### Task details
Pick up the account of cancer treatment below and continue it from its last sentence.

My response to this has been in part a writerly one, and I have decided that, regardless of how much or how little strength I have, I should try to pull together a number of projects, all of which are not too far from the completion stage, and get them out into the world as print on demand books.

This year.

The projects I have in mind are BAMBOO HORSES, which is a murder novel with fantasy elements; a collection of poems with the title ARC OF LIGHT; a short story collection to be called THE SUCCUBUS AND OTHER ANIMALS, and a memoir of my ongoing medical experience, which I plan to call CANCER PATIENT.

Regarding the medical experience, I am being treated for what one might call (to hit the big cymbals for the maximum amount of drama) brain cancer. Or, to get more technical, for non-Hodgkin's lymphoma (large B-cell type) of the central nervous system (brain and spinal cord).

Lymph is a clear fluid which naturally flows in the body and fights infection. Lymphoma is a cancer of that fluid. The good news is that lymphoma is generally painless, and has been in my case.

The bad news was that at one stage the lymphoma resulted in swelling of the brain which caused partial paralysis of the left side of my body, but I'm glad to say that, once my doctors got treatment underway, an oral steroid called dexamethasone swiftly reversed the paralysis symptoms, and has been keeping them away ever since.

I'm now into my third month as a steroid user (how time flies!) and the side effects (for me) seem to be insomnia, irritation and a little bit of bleeding (the occasional unprovoked nosebleed and, once, some unprovoked bleeding under the skin of an elbow.)

For the most part, I'm staying with my parents in Devonport, near Auckland, New Zealand. Treatment, which, as indicated above, began in December, has so far included a brain biopsy and a vitrectomy of the left eye.

The vitrectomy, done under local anaesthetic, involved taking the jelly out of the eye and replacing it with fluid. The eye still functions afterwards. Actually, both eyes are messed up pretty badly as a result of the cancer.

### Dataset entries
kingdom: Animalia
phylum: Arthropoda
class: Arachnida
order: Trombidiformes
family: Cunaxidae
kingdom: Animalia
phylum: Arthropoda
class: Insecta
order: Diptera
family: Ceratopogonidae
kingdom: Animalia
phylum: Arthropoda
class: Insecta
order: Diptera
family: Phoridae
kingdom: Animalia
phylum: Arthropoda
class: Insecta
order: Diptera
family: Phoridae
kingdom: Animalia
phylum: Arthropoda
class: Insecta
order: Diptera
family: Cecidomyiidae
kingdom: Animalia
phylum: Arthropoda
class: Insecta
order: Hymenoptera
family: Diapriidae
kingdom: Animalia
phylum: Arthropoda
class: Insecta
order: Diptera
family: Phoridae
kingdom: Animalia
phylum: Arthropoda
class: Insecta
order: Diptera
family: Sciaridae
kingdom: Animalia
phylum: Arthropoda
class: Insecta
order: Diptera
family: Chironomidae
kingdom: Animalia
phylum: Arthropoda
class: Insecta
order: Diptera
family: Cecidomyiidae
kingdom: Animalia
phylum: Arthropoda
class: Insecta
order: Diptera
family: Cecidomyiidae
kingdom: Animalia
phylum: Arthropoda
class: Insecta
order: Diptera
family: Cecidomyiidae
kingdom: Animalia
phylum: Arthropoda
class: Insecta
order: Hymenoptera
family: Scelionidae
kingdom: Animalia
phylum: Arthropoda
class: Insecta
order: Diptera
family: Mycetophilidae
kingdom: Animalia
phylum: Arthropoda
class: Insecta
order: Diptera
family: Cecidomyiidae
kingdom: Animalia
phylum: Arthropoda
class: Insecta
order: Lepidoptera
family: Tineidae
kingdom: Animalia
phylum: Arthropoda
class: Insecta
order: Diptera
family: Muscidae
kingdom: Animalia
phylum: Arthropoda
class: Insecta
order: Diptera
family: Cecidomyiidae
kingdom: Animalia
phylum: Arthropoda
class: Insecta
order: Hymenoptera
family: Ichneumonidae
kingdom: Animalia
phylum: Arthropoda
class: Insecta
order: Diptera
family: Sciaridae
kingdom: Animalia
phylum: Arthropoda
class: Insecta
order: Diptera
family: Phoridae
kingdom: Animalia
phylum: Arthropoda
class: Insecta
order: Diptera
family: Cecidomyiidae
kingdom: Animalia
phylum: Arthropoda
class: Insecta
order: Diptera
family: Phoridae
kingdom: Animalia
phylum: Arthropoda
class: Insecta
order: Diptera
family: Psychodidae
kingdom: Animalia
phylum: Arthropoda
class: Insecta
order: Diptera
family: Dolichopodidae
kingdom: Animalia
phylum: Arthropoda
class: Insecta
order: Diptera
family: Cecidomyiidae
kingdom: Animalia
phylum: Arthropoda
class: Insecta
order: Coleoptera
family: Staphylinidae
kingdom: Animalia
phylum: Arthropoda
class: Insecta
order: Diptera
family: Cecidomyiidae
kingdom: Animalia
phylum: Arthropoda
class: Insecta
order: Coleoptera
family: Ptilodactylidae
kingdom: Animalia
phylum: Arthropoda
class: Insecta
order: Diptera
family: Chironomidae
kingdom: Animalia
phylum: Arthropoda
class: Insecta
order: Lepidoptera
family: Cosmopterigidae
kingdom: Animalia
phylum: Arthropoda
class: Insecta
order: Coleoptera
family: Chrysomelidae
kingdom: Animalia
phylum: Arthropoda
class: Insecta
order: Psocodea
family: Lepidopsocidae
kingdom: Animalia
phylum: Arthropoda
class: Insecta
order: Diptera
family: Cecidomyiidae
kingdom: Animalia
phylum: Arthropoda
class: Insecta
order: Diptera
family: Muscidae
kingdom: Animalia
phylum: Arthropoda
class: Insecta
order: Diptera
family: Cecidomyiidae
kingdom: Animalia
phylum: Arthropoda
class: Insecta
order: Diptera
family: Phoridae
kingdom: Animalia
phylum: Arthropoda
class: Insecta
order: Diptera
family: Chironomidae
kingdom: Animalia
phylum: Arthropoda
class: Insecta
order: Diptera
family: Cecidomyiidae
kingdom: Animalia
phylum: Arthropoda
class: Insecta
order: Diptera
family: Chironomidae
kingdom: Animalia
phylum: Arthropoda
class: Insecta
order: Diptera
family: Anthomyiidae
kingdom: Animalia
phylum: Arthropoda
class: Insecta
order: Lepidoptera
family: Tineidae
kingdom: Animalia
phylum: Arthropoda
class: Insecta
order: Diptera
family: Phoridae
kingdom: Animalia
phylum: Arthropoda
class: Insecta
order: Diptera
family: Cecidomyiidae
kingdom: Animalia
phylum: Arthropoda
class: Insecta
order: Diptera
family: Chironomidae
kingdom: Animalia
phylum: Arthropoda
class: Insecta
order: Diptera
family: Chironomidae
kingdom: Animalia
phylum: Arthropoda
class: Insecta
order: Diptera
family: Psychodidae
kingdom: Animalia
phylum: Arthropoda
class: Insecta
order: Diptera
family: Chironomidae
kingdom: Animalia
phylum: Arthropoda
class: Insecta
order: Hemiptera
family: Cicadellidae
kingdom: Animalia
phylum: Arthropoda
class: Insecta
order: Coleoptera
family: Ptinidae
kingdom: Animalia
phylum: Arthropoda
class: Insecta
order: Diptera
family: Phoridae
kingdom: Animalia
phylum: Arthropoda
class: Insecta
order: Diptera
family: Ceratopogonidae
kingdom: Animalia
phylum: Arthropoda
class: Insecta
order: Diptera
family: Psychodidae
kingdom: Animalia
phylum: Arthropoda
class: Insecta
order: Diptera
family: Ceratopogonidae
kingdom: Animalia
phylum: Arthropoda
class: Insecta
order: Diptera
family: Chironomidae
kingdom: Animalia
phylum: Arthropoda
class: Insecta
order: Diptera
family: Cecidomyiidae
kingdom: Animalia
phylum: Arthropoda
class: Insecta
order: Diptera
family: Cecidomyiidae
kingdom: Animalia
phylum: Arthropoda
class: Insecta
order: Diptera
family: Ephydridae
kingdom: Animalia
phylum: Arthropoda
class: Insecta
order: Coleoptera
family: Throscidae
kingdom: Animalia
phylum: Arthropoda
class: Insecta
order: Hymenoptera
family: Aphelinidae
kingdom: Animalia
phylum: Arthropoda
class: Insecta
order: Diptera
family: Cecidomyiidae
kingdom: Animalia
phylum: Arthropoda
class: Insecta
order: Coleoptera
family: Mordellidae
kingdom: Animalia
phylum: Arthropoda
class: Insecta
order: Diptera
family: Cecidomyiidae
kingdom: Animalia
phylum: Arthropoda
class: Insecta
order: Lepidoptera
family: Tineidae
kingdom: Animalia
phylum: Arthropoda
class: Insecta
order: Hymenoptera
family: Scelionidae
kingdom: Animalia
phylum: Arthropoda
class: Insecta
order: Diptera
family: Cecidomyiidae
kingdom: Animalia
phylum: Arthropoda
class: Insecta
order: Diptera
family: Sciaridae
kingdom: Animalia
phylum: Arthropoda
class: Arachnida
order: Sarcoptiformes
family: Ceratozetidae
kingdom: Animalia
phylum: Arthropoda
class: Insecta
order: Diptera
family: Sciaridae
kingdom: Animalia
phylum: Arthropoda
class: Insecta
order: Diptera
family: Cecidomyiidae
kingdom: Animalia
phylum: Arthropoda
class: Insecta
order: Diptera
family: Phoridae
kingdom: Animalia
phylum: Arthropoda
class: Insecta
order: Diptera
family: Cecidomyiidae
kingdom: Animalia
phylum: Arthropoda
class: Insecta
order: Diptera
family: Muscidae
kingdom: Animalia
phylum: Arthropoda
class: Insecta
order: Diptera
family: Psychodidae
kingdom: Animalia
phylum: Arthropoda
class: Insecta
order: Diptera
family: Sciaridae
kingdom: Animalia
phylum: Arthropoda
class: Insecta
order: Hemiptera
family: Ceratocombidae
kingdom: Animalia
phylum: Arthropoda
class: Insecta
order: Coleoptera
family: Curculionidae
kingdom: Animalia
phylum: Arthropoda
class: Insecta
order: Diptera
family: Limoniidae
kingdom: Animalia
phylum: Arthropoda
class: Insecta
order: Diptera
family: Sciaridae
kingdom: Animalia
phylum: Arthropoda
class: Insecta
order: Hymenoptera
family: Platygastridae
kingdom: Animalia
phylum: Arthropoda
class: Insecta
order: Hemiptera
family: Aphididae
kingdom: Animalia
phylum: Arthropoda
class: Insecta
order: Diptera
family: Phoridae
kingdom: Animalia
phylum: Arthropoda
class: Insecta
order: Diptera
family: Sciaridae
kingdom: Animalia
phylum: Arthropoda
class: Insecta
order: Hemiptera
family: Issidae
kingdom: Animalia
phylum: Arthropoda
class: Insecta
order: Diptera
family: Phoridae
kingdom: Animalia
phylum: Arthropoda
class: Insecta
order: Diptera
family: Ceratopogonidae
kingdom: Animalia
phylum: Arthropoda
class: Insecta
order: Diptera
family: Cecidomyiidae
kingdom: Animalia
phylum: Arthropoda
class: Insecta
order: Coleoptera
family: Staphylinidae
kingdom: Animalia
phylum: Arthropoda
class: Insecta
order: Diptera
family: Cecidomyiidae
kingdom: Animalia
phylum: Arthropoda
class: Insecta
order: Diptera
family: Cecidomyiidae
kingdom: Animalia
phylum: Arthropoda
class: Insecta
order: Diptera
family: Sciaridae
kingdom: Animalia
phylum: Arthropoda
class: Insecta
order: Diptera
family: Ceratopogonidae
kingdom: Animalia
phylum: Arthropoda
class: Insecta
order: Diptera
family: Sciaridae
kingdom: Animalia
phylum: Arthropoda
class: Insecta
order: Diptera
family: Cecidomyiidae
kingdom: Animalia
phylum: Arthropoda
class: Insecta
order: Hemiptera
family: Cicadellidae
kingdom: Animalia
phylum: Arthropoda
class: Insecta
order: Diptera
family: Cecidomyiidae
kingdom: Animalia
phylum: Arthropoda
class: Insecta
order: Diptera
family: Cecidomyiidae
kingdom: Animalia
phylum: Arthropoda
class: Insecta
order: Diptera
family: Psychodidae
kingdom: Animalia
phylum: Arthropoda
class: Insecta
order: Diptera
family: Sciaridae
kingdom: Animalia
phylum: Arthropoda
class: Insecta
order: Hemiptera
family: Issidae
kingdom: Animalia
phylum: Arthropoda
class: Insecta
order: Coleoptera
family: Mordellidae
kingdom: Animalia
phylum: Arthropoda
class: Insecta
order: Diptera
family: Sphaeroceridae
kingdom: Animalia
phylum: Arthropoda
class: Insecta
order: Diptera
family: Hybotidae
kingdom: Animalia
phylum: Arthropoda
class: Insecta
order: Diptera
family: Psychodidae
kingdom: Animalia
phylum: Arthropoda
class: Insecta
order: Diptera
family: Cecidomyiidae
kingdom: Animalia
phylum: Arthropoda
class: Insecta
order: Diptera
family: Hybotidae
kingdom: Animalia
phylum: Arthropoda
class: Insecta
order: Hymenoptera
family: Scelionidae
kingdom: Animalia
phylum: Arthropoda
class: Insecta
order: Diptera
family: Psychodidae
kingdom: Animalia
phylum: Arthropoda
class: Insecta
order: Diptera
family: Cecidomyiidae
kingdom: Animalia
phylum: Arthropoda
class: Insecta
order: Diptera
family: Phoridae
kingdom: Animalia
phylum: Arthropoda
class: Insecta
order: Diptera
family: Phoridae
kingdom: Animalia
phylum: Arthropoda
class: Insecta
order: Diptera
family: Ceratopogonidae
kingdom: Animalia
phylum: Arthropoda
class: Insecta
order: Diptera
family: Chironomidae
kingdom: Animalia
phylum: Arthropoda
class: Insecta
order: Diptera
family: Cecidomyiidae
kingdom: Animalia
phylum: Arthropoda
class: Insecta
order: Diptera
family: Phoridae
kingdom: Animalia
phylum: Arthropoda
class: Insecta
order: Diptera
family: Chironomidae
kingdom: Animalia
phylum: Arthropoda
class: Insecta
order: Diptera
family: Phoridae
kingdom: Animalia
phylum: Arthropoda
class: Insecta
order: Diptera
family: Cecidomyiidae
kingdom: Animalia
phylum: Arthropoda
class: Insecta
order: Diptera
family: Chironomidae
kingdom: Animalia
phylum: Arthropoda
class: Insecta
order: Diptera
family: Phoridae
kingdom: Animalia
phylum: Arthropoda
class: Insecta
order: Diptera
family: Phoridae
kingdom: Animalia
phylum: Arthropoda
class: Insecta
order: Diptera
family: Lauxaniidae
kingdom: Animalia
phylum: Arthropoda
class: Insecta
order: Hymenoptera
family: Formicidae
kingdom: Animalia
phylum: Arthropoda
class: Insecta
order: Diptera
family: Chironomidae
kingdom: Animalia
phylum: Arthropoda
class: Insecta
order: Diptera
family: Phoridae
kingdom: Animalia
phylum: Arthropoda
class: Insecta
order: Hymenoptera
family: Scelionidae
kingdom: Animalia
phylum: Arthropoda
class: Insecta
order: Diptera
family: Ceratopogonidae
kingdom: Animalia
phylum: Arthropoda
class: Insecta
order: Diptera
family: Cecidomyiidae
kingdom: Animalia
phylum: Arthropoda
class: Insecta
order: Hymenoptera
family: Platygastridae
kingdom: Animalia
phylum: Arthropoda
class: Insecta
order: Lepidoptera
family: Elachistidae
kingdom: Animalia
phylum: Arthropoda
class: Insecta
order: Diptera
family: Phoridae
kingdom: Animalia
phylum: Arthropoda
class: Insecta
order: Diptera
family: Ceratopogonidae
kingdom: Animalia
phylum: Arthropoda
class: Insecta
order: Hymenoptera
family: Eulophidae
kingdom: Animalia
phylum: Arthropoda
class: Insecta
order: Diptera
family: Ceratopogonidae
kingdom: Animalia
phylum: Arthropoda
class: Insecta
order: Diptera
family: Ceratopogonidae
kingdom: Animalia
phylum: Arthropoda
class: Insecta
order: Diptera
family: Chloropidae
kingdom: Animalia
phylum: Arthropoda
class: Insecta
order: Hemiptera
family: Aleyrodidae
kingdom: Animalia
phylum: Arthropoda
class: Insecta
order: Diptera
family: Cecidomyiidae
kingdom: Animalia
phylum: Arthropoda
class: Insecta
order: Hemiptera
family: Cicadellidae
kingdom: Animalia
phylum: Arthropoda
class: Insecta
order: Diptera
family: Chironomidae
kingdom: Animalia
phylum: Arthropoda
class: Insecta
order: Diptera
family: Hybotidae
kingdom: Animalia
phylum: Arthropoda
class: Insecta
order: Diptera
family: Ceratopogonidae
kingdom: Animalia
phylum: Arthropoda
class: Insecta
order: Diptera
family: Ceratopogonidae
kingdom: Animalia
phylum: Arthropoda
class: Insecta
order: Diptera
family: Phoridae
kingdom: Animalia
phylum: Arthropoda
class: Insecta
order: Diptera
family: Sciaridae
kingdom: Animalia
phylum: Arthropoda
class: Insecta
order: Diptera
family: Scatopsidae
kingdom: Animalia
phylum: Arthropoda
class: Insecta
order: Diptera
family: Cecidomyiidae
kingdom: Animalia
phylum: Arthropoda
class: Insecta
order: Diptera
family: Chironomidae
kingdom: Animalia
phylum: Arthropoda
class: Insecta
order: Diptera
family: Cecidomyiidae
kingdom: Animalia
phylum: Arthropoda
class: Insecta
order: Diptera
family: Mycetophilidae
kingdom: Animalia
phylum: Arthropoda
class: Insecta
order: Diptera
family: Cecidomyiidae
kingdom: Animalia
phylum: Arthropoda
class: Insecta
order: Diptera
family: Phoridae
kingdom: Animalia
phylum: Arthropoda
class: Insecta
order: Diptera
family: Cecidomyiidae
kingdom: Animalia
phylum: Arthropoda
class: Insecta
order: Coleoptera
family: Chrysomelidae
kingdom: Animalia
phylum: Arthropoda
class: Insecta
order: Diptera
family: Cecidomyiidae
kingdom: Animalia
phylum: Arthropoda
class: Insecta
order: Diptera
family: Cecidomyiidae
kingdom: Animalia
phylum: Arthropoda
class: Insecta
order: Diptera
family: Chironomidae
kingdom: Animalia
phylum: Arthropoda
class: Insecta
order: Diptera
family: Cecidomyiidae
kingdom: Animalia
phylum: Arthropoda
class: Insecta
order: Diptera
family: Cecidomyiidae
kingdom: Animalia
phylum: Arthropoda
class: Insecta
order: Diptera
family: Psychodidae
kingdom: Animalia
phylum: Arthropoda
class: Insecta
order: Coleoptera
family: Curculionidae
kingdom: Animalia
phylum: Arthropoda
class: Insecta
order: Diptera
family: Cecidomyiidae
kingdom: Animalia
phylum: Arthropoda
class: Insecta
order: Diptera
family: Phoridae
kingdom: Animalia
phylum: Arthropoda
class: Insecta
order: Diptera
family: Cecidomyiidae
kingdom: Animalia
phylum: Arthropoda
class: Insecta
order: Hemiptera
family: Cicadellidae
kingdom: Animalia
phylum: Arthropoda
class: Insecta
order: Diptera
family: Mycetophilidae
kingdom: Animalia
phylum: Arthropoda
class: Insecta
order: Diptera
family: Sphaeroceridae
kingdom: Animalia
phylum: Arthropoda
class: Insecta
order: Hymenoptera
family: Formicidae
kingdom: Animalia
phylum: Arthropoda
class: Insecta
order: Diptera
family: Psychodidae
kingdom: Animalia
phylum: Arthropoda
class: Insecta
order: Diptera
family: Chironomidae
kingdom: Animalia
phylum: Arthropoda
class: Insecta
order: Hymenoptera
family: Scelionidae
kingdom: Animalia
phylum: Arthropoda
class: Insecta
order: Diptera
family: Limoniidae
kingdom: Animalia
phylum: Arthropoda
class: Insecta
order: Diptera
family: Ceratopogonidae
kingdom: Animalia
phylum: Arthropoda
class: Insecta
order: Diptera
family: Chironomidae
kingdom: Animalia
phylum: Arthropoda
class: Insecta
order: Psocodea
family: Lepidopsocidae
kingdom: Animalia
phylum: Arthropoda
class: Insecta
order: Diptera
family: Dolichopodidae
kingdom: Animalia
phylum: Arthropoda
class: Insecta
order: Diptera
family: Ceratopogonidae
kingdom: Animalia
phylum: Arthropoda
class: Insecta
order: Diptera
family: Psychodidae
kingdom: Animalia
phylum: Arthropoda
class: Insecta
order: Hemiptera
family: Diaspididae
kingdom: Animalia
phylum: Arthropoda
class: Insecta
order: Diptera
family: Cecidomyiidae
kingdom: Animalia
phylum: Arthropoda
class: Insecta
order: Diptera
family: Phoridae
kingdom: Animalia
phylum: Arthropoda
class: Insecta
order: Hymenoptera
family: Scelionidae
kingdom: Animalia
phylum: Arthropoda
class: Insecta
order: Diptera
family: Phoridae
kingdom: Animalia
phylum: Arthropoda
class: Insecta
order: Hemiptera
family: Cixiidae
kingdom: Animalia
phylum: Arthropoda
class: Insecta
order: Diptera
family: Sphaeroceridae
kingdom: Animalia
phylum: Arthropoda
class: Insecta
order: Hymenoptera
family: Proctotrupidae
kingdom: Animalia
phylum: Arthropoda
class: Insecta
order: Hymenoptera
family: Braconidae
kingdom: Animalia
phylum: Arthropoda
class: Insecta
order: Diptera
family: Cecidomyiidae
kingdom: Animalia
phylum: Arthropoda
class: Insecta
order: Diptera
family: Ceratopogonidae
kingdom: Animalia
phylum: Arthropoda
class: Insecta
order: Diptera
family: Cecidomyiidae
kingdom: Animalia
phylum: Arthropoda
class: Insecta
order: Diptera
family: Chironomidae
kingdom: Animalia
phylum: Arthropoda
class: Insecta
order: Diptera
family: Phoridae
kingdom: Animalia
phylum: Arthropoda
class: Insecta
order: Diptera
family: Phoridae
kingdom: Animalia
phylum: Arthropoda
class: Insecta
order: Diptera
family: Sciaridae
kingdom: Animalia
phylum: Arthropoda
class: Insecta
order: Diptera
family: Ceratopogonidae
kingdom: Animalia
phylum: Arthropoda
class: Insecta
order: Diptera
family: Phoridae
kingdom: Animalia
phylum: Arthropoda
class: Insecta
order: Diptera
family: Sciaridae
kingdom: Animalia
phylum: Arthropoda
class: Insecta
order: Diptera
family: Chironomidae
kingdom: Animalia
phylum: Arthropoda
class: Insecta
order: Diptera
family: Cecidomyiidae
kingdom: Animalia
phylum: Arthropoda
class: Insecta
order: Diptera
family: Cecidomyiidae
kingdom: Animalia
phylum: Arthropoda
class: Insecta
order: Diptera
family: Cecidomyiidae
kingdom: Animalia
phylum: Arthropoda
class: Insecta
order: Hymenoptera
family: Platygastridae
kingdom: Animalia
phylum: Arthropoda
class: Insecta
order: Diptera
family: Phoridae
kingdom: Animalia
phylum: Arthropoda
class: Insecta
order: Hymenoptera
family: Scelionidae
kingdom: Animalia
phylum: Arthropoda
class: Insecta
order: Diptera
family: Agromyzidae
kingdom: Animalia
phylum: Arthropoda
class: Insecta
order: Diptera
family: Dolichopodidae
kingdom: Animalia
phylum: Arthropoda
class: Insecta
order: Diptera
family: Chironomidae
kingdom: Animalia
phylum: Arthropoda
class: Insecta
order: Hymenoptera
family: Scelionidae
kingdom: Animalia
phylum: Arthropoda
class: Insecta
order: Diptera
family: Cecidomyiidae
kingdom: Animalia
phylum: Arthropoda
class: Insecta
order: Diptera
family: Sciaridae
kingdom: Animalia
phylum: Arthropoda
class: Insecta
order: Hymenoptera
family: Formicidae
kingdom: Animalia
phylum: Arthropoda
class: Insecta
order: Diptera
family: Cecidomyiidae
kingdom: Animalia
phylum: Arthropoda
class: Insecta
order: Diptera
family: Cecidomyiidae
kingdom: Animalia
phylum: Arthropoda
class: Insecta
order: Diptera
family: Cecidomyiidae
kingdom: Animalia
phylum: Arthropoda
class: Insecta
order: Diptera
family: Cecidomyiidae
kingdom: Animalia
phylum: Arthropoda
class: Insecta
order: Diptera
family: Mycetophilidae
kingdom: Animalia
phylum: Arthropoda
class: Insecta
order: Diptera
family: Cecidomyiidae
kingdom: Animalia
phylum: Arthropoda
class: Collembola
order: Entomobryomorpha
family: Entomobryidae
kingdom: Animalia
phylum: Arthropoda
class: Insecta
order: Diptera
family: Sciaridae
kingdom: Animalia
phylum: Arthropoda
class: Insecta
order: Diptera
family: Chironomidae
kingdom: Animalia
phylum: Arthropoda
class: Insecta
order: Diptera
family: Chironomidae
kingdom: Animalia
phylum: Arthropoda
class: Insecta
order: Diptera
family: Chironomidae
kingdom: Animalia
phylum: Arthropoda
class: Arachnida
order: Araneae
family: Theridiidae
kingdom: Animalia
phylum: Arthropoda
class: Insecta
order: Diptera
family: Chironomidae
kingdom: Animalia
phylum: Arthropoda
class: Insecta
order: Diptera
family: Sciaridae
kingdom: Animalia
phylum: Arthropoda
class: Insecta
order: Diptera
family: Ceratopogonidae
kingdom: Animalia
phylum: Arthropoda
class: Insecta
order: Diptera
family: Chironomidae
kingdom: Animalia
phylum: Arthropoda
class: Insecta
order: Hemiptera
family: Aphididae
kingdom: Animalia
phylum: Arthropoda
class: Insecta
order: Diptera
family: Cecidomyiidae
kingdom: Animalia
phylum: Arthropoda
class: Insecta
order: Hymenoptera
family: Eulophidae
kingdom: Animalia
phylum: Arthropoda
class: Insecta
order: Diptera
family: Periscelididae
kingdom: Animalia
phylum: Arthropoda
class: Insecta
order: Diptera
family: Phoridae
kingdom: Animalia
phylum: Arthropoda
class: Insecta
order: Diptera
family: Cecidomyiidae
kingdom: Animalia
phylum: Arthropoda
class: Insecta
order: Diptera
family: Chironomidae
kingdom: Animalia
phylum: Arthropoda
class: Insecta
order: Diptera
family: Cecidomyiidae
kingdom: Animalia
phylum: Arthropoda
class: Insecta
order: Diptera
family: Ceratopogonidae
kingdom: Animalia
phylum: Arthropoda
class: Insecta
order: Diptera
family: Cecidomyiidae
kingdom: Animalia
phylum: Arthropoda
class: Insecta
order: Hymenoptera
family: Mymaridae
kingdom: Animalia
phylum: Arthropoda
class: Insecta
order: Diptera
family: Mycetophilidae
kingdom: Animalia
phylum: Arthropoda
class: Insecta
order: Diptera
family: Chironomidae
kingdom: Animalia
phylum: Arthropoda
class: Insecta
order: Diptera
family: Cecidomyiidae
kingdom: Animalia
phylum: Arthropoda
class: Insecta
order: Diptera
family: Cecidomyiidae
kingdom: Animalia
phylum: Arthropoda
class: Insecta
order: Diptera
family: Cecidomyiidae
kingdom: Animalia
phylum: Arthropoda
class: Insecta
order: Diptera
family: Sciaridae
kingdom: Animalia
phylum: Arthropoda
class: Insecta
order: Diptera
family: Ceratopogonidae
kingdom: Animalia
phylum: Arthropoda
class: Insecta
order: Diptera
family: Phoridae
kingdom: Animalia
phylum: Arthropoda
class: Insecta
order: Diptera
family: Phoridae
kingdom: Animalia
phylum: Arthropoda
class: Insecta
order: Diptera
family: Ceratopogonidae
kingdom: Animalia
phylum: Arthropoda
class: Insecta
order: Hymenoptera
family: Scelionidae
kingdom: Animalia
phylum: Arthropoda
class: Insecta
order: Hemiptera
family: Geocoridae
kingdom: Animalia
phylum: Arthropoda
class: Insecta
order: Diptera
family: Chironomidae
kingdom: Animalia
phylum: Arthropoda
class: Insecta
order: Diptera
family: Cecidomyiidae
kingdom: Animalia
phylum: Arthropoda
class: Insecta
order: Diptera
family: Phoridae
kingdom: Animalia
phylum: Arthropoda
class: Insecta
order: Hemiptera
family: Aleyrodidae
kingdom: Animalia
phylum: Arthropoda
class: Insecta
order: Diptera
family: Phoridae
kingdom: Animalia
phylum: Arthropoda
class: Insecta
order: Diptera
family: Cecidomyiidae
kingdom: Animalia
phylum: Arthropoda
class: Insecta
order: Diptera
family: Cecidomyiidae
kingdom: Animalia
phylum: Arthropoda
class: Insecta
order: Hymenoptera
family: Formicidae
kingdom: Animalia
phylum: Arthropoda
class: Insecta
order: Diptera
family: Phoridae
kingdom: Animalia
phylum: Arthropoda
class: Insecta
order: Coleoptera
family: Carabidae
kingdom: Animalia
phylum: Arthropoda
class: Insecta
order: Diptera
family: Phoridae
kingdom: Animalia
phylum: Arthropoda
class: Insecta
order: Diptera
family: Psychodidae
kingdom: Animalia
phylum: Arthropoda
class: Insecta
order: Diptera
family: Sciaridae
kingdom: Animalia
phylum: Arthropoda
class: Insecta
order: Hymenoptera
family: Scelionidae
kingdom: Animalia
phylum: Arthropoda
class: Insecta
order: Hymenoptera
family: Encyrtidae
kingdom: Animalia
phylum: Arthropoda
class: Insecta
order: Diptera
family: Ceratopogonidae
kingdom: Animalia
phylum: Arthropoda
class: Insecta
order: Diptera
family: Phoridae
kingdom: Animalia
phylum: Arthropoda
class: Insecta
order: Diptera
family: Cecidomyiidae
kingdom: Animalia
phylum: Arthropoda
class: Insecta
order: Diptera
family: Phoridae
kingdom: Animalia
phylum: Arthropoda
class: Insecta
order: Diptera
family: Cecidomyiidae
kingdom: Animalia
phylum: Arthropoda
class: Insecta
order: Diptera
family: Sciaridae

### Expected answer
Apart from these sample-gathering operations (the brain biopsy and the vitrectomy), I've had three chemotherapy sessions involving being admitted to Auckland Hospital, each time for five or more days at a stretch. The plan at the moment is that I will have a total of six chemo treatments followed by radiation therapy.

The radiation therapy will, all going to plan, kill off any cancer still hanging out in the eyes, the eyes, it seems, being a potential sanctuary site which it is difficult to treat effectively with chemotherapy.

All going well (magic words!), I'll be back in Japan by late 2005 or early 2006. At this stage I'm optimistic, optimism enhanced by the fact that I had only a little nausea and vomiting during the first chemotherapy session and have had none since. (Reactions to chemotherapy drugs tend to be idiosyncratic, and I happen to have got lucky.)

So that's where I'm at.

Today I edited my way throught a chunk of the BAMBOO HORSES novel, which bears the marks of me having spent seven years in Japan teaching English, often to business people in a corporate environment. The hero is not a dragon-killer but Ken Udamana, a businessman, a manager, no less.

Sample:-

        Enough dreams, I think, confident that I will now sleep smoothly until daybreak. But I am wrong, because more is in store. This time, not a standard nightmare but a prophetic dream, an anomaly I would far prefer not to encounter.
         It has never been my ambition to be a prophet. I am, after all, a serious middle-aged business manager, not a wild-eyed shaman with dirty fingernails and demented hair. I am a family man with responsibilities not just to my own household but to the Udamana clan as a whole. I have no objection to ritual and ceremonies, but the ceremony I like best is the eating of my lunch, and my idea of a satisfying ritual is to check my e-mail.
         If you invited me to satisfy one unfulfilled ambition, then my choice would not be to learn how to parse dreams, manipulate shadows and conjure voices from the silent stones. I would not choose to learn how to interpret the layout of a chicken's entrails or how to breach through to the realms of the gods by deflowering a gasping virgin. Rather, I would prefer to learn how to play golf.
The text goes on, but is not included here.